= Gotthold Gundermann =

German classical philologist

Gotthold Gundermann (11 March 1856 in Freienorla – 19 October 1921 in Tübingen) was a German classical philologist.

He studied classical philology at the University of Jena, receiving his doctorate in 1880. Afterwards, he worked as a schoolteacher in Jena and served as an educator in Stuttgart. He took a study trip to Italy and England, and for several years worked as a collaborator on the multi-volume Corpus glossarium latinorum. He obtained his habilitation at Jena, and in 1891 became an associate professor.
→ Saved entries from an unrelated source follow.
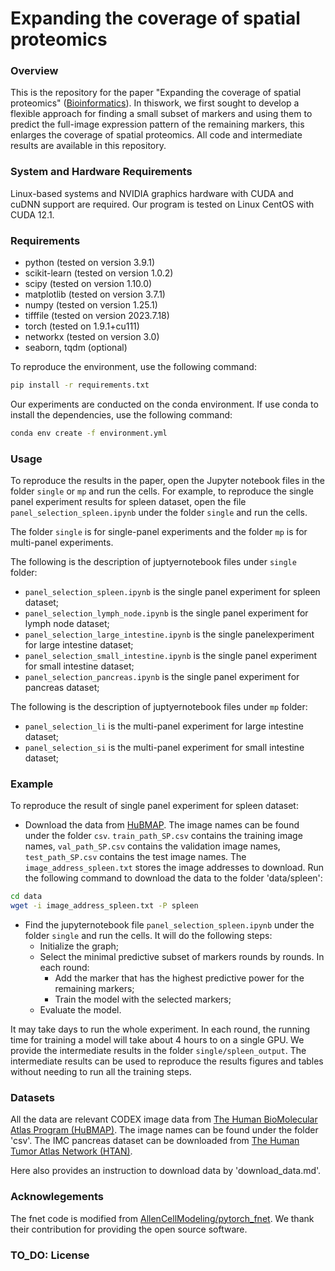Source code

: # Expanding the coverage of spatial proteomics 

### Overview
This is the repository for the paper "Expanding the coverage of spatial proteomics"
([Bioinformatics](https://academic.oup.com/bioinformatics/article/40/2/btae062/7600423)). In thiswork, we first sought to develop a flexible approach for finding a small subset of markers and using them to predict the full-image expression pattern of the remaining markers, this enlarges the coverage of spatial proteomics. All code and intermediate results are available in this repository.

### System and Hardware Requirements
Linux-based systems and NVIDIA graphics hardware with CUDA and cuDNN support are required. Our program is tested on Linux CentOS with CUDA 12.1.

### Requirements
- python (tested on version 3.9.1)
- scikit-learn (tested on version 1.0.2)
- scipy (tested on version 1.10.0)
- matplotlib (tested on version 3.7.1) 
- numpy (tested on version 1.25.1) 
- tifffile (tested on version 2023.7.18) 
- torch (tested on 1.9.1+cu111)
- networkx (tested on version 3.0) 
- seaborn, tqdm (optional)

To reproduce the environment, use the following command:
```bash
pip install -r requirements.txt
```

Our experiments are conducted on the conda environment. If use conda to install the dependencies, use the following command:
```bash
conda env create -f environment.yml
```


### Usage
To reproduce the results in the paper, open the Jupyter notebook files in the folder `single` or `mp` and run the cells. For example, to reproduce the single panel experiment results for spleen dataset, open the file `panel_selection_spleen.ipynb` under the folder `single` and run the cells.

The folder `single` is for single-panel experiments and the folder `mp` is for multi-panel experiments. 

The following is the description of juptyernotebook files under `single` folder:
- `panel_selection_spleen.ipynb` is the single panel experiment for spleen dataset;
- `panel_selection_lymph_node.ipynb` is the single panel experiment for lymph node dataset;
- `panel_selection_large_intestine.ipynb` is the single panelexperiment for large intestine dataset;
- `panel_selection_small_intestine.ipynb` is the single panel experiment for small intestine dataset;
- `panel_selection_pancreas.ipynb` is the single panel experiment for pancreas dataset;

The following is the description of juptyernotebook files under `mp` folder:
- `panel_selection_li` is the multi-panel experiment for large intestine dataset;
- `panel_selection_si` is the multi-panel experiment for small intestine dataset;

### Example
To reproduce the result of single panel experiment for spleen dataset:
- Download the data from [HuBMAP](https://portal.hubmapconsortium.org/). The image names can be found under the folder `csv`. `train_path_SP.csv` contains the training image names, `val_path_SP.csv` contains the validation image names, `test_path_SP.csv` contains the test image names. The `image_address_spleen.txt` stores the image addresses to download. Run the following command to download the data to the folder 'data/spleen':
```bash
cd data
wget -i image_address_spleen.txt -P spleen
```


- Find the jupyternotebook file `panel_selection_spleen.ipynb` under the folder `single` and run the cells. It will do the following steps:
  - Initialize the graph;
  - Select the minimal predictive subset of markers rounds by rounds. In each round: 
    - Add the marker that has the highest predictive power for the remaining markers;
    - Train the model with the selected markers;
  - Evaluate the model.

It may take days to run the whole experiment. In each round, the running time for training a model will take about 4 hours to on a single GPU. We provide the intermediate results in the folder `single/spleen_output`. The intermediate results can be used to reproduce the results figures and tables without needing to run all the training steps.



### Datasets
All the data are relevant CODEX image data from [The Human BioMolecular Atlas Program (HuBMAP)](https://portal.hubmapconsortium.org/). The image names can be found under the folder 'csv'. The IMC pancreas dataset can be downloaded from [The Human Tumor Atlas Network (HTAN)](https://humantumoratlas.org/explore?selectedFilters=%5B%7B%22value%22%3A%22IMC%22%2C%22group%22%3A%22assayName%22%2C%22count%22%3A79%2C%22isSelected%22%3Afalse%7D%5D&tab=file).

Here also provides an instruction to download data by 'download_data.md'.


### Acknowlegements
The fnet code is modified from [AllenCellModeling/pytorch_fnet](https://github.com/AllenCellModeling/pytorch_fnet). We thank their contribution for providing the open source software.

### TO_DO: License 
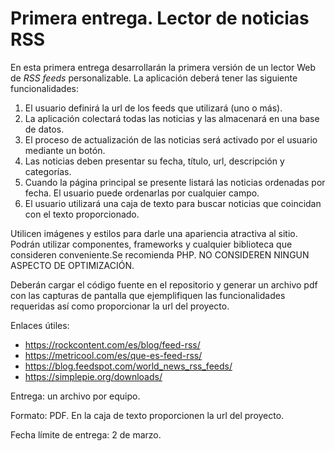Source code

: # Primera entrega. Lector de noticias RSS

En esta primera entrega desarrollarán la primera versión de un lector Web de *RSS feeds* personalizable. La aplicación deberá tener las siguiente funcionalidades:

1. El usuario definirá la url de los feeds que utilizará (uno o más).
2. La aplicación colectará todas las noticias y las almacenará en una base de datos.
3. El proceso de actualización de las noticias será activado por el usuario mediante un botón.
4. Las noticias deben presentar su fecha, título, url, descripción y categorías.
5. Cuando la página principal se presente listará las noticias ordenadas por fecha. El usuario puede ordenarlas por cualquier campo.
6. El usuario utilizará una caja de texto para buscar noticias que coincidan con el texto proporcionado.

Utilicen imágenes y estilos para darle una apariencia atractiva al sitio. Podrán utilizar componentes, frameworks y cualquier biblioteca que consideren conveniente.Se recomienda PHP. NO CONSIDEREN NINGUN ASPECTO DE OPTIMIZACIÓN.

Deberán cargar el código fuente en el repositorio y generar un archivo pdf con las capturas de pantalla que ejemplifiquen las funcionalidades requeridas así como proporcionar la url del proyecto.

Enlaces útiles:

* https://rockcontent.com/es/blog/feed-rss/
* https://metricool.com/es/que-es-feed-rss/
* https://blog.feedspot.com/world_news_rss_feeds/
* https://simplepie.org/downloads/

Entrega: un archivo por equipo.

Formato: PDF. En la caja de texto proporcionen la url del proyecto.

Fecha límite de entrega: 2 de marzo.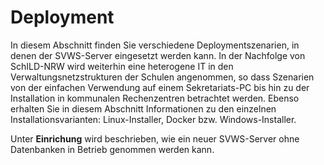 # Deployment

In diesem Abschnitt finden Sie verschiedene Deploymentszenarien, in denen der SVWS-Server 
eingesetzt werden kann. In der Nachfolge von SchILD-NRW wird weiterhin eine heterogene 
IT in den Verwaltungsnetzstrukturen der Schulen angenommen, so dass Szenarien von der einfachen 
Verwendung auf einem Sekretariats-PC bis hin zu der Installation in kommunalen Rechenzentren betrachtet werden. 
Ebenso erhalten Sie in diesem Abschnitt Informationen zu den einzelnen Installationsvarianten: Linux-Installer, Docker bzw. Windows-Installer.

Unter **Einrichung** wird beschrieben, wie ein neuer SVWS-Server ohne Datenbanken in Betrieb genommen werden kann.
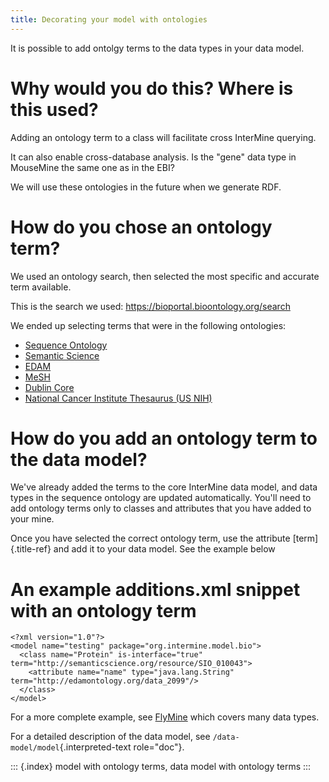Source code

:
 ```yaml
---
title: Decorating your model with ontologies
---
```


It is possible to add ontolgy terms to the data types in your data
model.

Why would you do this? Where is this used?
==========================================

Adding an ontology term to a class will facilitate cross InterMine
querying.

It can also enable cross-database analysis. Is the "gene" data type in
MouseMine the same one as in the EBI?

We will use these ontologies in the future when we generate RDF.

How do you chose an ontology term?
==================================

We used an ontology search, then selected the most specific and accurate
term available.

This is the search we used: <https://bioportal.bioontology.org/search>

We ended up selecting terms that were in the following ontologies:

-   [Sequence Ontology](http://www.sequenceontology.org/)
-   [Semantic Science](https://bioportal.bioontology.org/ontologies/SIO)
-   [EDAM](https://bioportal.bioontology.org/ontologies/EDAM)
-   [MeSH](https://bioportal.bioontology.org/ontologies/MESH)
-   [Dublin Core](https://bioportal.bioontology.org/ontologies/DC)
-   [National Cancer Institute Thesaurus (US
    NIH)](https://bioportal.bioontology.org/ontologies/NCIT)

How do you add an ontology term to the data model?
==================================================

We\'ve already added the terms to the core InterMine data model, and
data types in the sequence ontology are updated automatically. You\'ll
need to add ontology terms only to classes and attributes that you have
added to your mine.

Once you have selected the correct ontology term, use the attribute
[term]{.title-ref} and add it to your data model. See the example below

An example additions.xml snippet with an ontology term
======================================================

``` {.xml}
<?xml version="1.0"?>
<model name="testing" package="org.intermine.model.bio">
  <class name="Protein" is-interface="true" term="http://semanticscience.org/resource/SIO_010043">
    <attribute name="name" type="java.lang.String" term="http://edamontology.org/data_2099"/>
  </class>
</model>
```

For a more complete example, see
[FlyMine](http://www.flymine.org/flymine/service/model) which covers
many data types.

For a detailed description of the data model, see
`/data-model/model`{.interpreted-text role="doc"}.

::: {.index}
model with ontology terms, data model with ontology terms
:::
Later on, he held professorships at the universities of Giessen (from 1893) and Tübingen (from 1902).

== Selected works ==
- De Juli Frontini strategematon libris (Bibliotheca Teubneriana edition of a collection of stratagems by Frontinus, 1888).
- Glossae latinograecae et graecolatinae (with Georg Goetz, 1888).
- Die zahlzeichen, 1899 - The number characters.
- Hippocratis De aere aqvis locis (edition of Hippocrates, 1911)
- Trogus und Gellius bei Radulfus de Diceto (edited by Georg Goetz, 1926) - Gnaeus Pompeius Trogus and Aulus Gellius by Ralph de Diceto.